# Reference for summaton formula

1. May 27, 2010

### Pere Callahan

Hi all, I am desperately looking for a reference for a summation formula, which I have obtained with Mathematica.
$$\sum_{k=1}^\infty{\frac{(-z)^k}{[(k+1)!]^2}H_{k+2}}=\frac{1}{2z^{3/2}}\left[\sqrt{z}\left[2-3z+\pi\operatorname{Y}_0\left(2\sqrt{z}\right)\right]-2\operatorname{J}_1\left(2\sqrt{z}\right)-\sqrt{z}\operatorname{J}_0\left(2\sqrt{z}\right)\left[2\gamma+\log z\right]\right]$$

where $H_k=\sum_{n=1}^k{1/n}$ is the k-th harmonic number, J and Y are Bessel functions and $\gamma$ is the Euler-Mascheroni constant. I couldn't find anything resembling the formula in any of the standard books.

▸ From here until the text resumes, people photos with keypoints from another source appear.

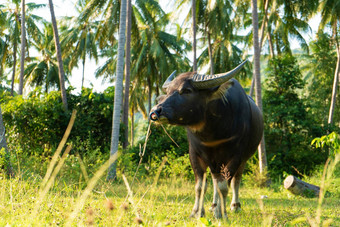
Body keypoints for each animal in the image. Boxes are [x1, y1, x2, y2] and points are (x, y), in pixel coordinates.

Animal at [149, 61, 262, 219]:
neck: (212, 132)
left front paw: (222, 213)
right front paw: (196, 212)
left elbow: (224, 186)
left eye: (187, 90)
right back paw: (213, 206)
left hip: (243, 159)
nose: (155, 111)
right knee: (215, 180)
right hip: (215, 162)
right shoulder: (194, 153)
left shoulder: (236, 156)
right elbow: (200, 186)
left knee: (235, 181)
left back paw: (234, 206)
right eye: (169, 91)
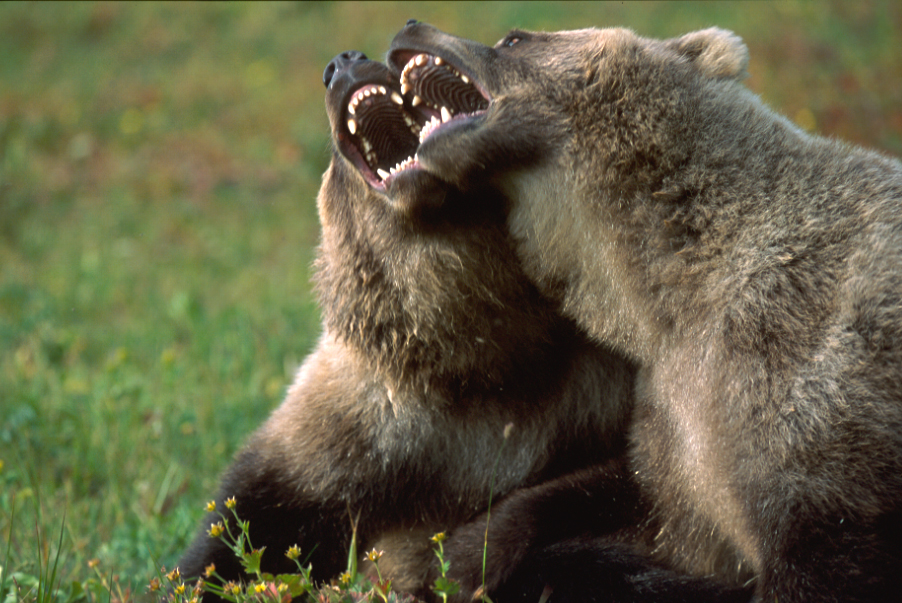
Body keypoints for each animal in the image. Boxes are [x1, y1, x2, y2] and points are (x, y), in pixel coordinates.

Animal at [384, 22, 902, 603]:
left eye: (515, 39)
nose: (411, 26)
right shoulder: (676, 416)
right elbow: (632, 495)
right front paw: (463, 557)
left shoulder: (808, 389)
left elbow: (818, 556)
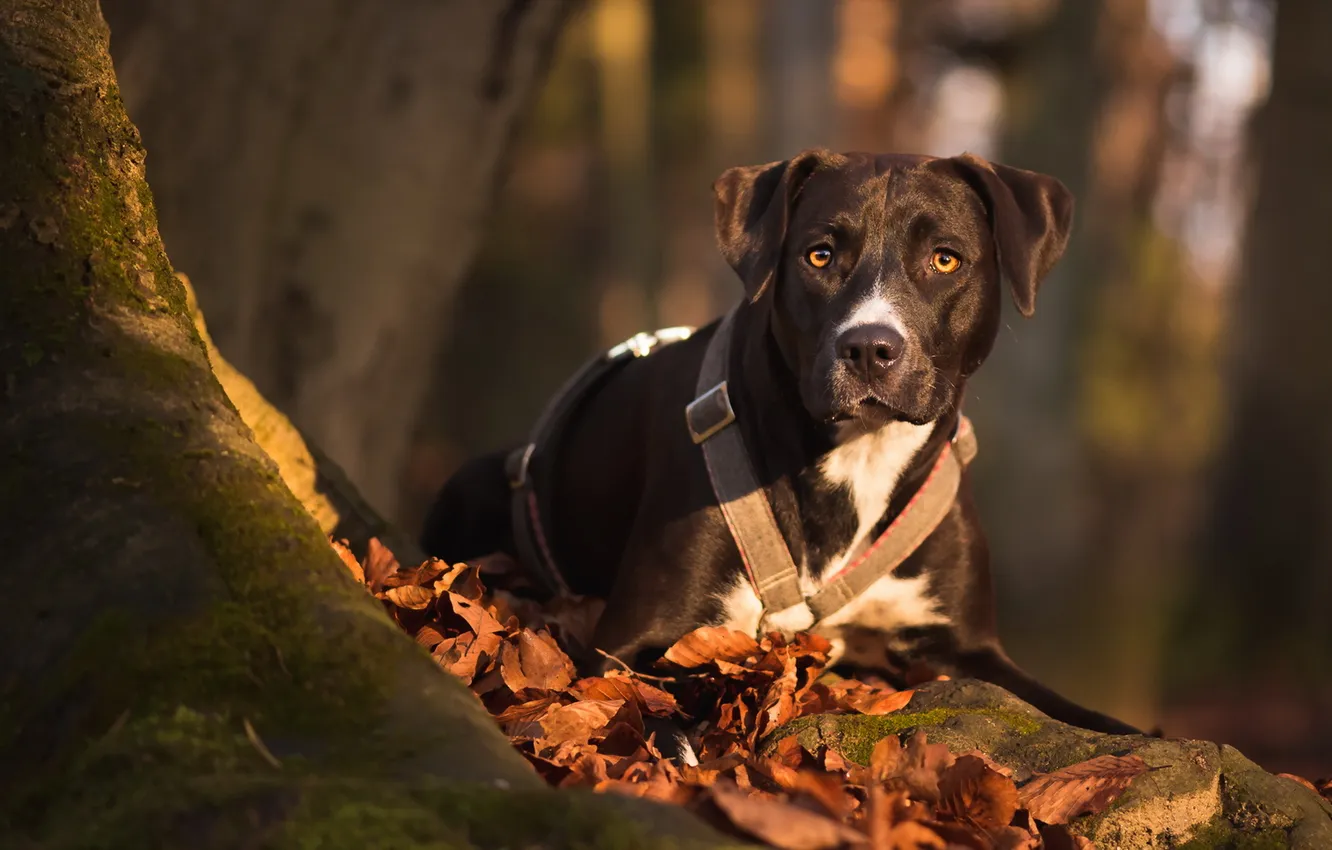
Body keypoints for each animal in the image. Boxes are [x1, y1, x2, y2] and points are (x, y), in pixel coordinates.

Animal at [426, 151, 1145, 740]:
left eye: (946, 259)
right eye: (819, 255)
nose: (869, 347)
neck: (861, 456)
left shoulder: (966, 646)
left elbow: (1083, 715)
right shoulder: (635, 641)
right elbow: (693, 677)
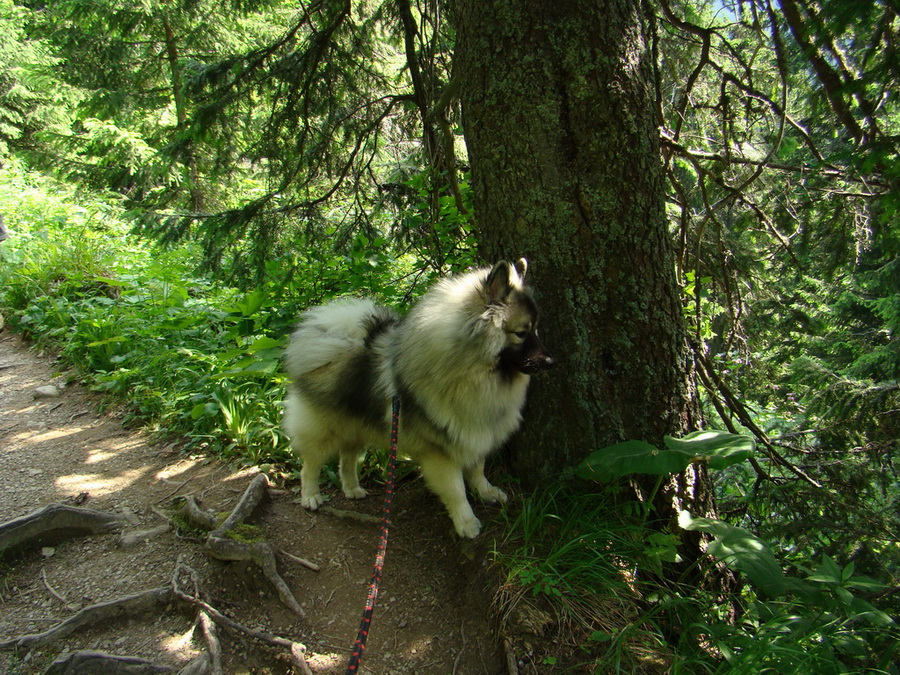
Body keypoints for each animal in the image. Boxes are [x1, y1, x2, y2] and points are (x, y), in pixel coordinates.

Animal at [282, 258, 552, 540]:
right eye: (521, 333)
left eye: (535, 330)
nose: (550, 361)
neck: (468, 371)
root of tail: (331, 344)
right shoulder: (440, 450)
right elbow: (456, 490)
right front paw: (466, 522)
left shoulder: (475, 432)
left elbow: (477, 470)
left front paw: (486, 492)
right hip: (324, 430)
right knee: (310, 464)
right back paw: (311, 496)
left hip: (357, 425)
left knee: (347, 458)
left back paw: (352, 488)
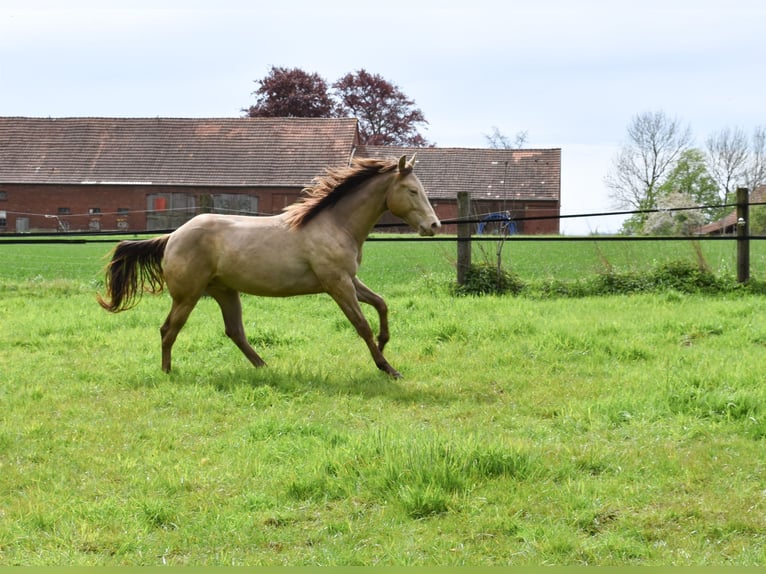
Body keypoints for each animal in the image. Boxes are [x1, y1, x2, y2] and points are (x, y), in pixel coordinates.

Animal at [99, 155, 440, 380]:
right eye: (412, 191)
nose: (433, 226)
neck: (335, 224)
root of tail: (172, 236)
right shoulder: (337, 283)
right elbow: (361, 324)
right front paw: (388, 368)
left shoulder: (348, 279)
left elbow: (381, 304)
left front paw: (384, 344)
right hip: (188, 296)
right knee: (169, 329)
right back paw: (168, 372)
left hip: (225, 291)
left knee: (234, 331)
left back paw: (264, 367)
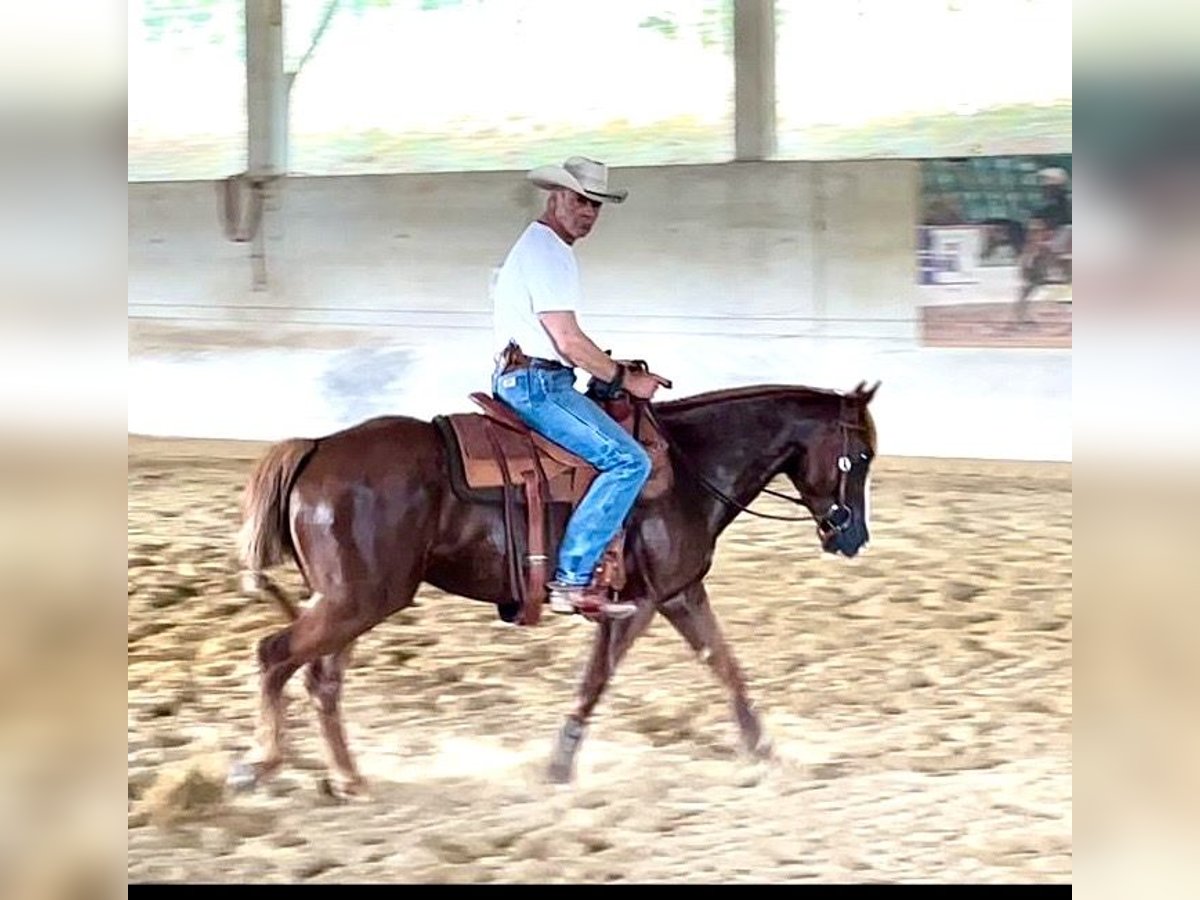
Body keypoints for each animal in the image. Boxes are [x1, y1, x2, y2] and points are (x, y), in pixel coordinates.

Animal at [229, 381, 878, 796]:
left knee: (321, 680)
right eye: (863, 455)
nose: (852, 536)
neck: (691, 465)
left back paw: (348, 779)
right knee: (276, 655)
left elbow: (725, 665)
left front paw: (768, 752)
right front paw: (559, 766)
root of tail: (316, 448)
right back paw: (259, 765)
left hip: (354, 602)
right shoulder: (638, 604)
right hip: (357, 600)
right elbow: (595, 682)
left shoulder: (680, 594)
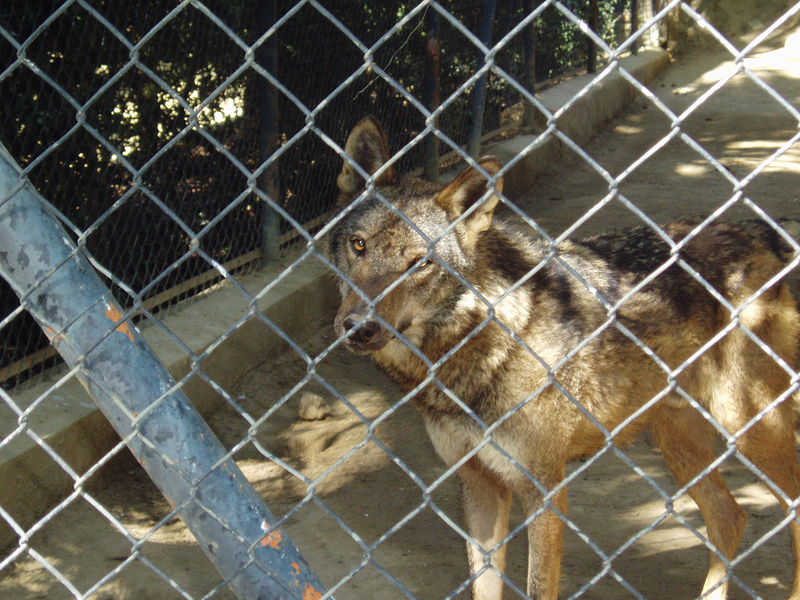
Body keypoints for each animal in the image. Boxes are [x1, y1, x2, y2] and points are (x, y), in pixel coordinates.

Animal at [329, 116, 800, 600]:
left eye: (420, 264)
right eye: (359, 245)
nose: (360, 327)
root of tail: (758, 231)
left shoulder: (546, 491)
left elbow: (539, 586)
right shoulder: (479, 484)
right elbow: (484, 585)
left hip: (750, 428)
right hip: (678, 442)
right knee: (731, 516)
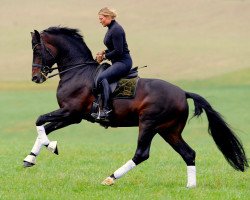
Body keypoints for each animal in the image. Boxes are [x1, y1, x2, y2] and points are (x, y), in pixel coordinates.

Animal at [23, 26, 248, 188]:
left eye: (37, 50)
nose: (36, 78)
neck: (77, 72)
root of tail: (182, 92)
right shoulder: (72, 117)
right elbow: (45, 127)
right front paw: (31, 158)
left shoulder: (70, 112)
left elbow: (39, 121)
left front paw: (51, 146)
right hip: (169, 130)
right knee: (188, 153)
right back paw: (190, 186)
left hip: (148, 124)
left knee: (142, 153)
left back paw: (110, 178)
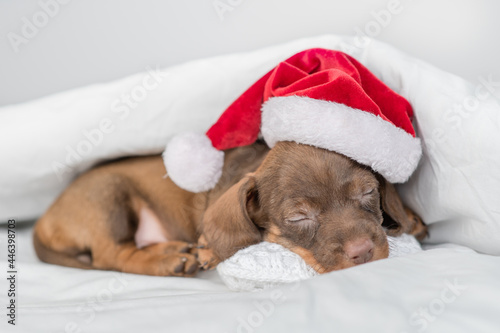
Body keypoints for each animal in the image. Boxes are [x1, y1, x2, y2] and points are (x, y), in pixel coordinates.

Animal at [33, 140, 428, 274]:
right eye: (298, 217)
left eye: (368, 192)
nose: (363, 251)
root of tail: (42, 221)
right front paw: (209, 248)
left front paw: (409, 217)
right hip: (108, 197)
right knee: (111, 254)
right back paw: (168, 259)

Of course, any hints as to how to prove the relation from scratch are also highly appreciated.

Thank you,
Pere

Last edited: May 27, 2010
2. May 27, 2010

### Pere Callahan

I now managed to show that the formula is equivalent to showing that
$$\int_0^1 \frac{J_0\left(2 \sqrt{z}\right)-x J_0\left(2 \sqrt{x} \sqrt{z}\right)}{(x-1) z} \, dx$$
$$=\frac{\sqrt{z} \left(\pi Y_0\left(2 \sqrt{z}\right)+(\log (z)+2 \gamma ) J_2\left(2 \sqrt{z}\right)\right)-(\log (z)+2 \gamma +2) J_1\left(2 \sqrt{z}\right)}{2 z^{3/2}}.$$

Maybe any hints on how to do this integral?

Thanks,
Pere